### [Directions for this task]
Quote word for word the lines in the records below that begin with the line containing "oSoft One Day" and end with the line containing "pagando no PIX/Bo", including both of those lines.

Page text extractions
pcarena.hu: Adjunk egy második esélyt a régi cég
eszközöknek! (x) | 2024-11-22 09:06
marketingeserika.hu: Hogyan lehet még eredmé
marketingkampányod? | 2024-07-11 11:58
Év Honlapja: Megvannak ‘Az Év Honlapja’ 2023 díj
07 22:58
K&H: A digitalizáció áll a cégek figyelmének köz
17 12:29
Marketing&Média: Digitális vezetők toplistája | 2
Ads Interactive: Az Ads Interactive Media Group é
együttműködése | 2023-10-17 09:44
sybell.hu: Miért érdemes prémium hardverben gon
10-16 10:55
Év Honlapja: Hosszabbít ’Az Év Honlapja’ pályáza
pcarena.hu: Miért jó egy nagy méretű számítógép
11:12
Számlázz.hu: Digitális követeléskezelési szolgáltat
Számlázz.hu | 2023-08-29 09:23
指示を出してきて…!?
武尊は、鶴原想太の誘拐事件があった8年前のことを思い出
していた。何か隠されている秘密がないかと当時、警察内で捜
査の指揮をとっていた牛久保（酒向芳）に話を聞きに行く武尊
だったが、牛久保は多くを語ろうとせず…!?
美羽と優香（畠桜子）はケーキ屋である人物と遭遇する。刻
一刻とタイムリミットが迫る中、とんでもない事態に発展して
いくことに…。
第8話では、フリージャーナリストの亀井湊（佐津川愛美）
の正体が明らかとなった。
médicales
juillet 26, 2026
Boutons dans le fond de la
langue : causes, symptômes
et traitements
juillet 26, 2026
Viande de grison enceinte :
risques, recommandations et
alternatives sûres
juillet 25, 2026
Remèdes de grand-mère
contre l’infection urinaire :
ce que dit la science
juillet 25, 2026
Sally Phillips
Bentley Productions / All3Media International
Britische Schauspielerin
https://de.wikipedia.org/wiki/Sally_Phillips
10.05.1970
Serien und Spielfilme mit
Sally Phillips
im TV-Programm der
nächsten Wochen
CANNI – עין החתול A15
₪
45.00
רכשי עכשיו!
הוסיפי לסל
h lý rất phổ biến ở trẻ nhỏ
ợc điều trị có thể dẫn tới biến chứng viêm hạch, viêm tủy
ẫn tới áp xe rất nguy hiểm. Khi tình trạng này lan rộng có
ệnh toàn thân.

==

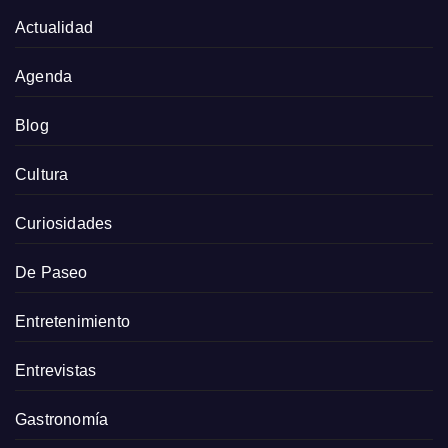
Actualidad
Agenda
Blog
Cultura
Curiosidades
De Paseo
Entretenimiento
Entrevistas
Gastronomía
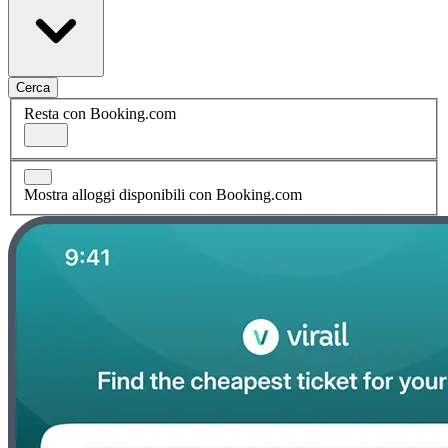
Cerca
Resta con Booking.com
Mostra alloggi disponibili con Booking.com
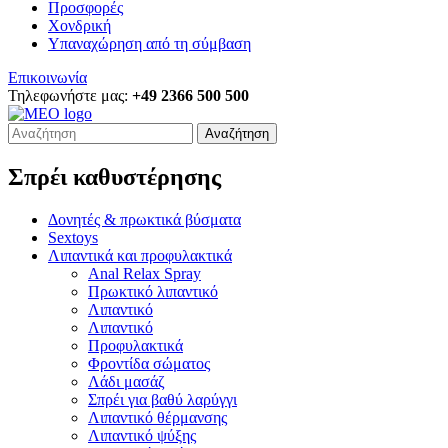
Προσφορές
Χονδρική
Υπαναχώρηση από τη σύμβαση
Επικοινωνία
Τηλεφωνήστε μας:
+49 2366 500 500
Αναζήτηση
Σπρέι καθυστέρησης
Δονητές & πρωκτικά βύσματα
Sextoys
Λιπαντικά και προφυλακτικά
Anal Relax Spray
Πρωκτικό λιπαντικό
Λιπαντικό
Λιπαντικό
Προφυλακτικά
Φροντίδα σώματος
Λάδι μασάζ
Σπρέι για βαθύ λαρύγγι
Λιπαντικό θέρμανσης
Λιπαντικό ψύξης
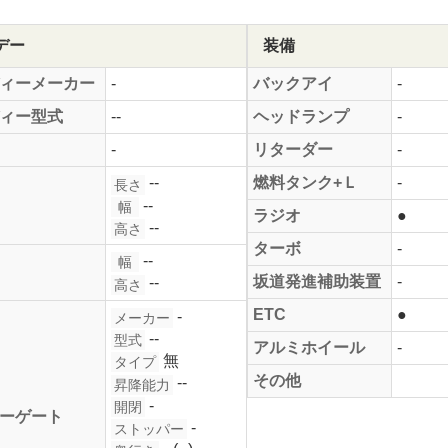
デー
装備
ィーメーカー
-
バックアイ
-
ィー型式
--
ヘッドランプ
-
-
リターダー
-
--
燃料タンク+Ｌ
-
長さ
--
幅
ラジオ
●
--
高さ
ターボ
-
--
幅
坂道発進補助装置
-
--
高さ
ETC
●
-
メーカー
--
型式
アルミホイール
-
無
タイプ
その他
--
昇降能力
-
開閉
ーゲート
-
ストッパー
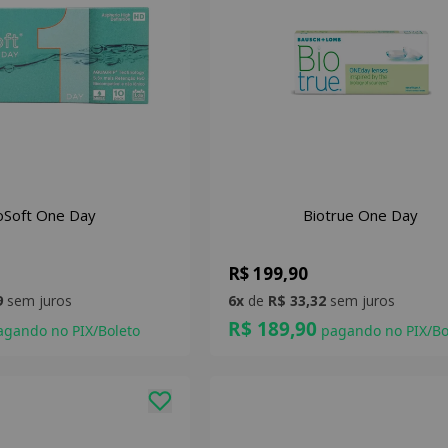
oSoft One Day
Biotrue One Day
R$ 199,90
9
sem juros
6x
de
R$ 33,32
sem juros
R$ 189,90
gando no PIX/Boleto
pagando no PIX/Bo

### [The completed task]
oSoft One Day
Biotrue One Day
R$ 199,90
9
sem juros
6x
de
R$ 33,32
sem juros
R$ 189,90
gando no PIX/Boleto
pagando no PIX/Bo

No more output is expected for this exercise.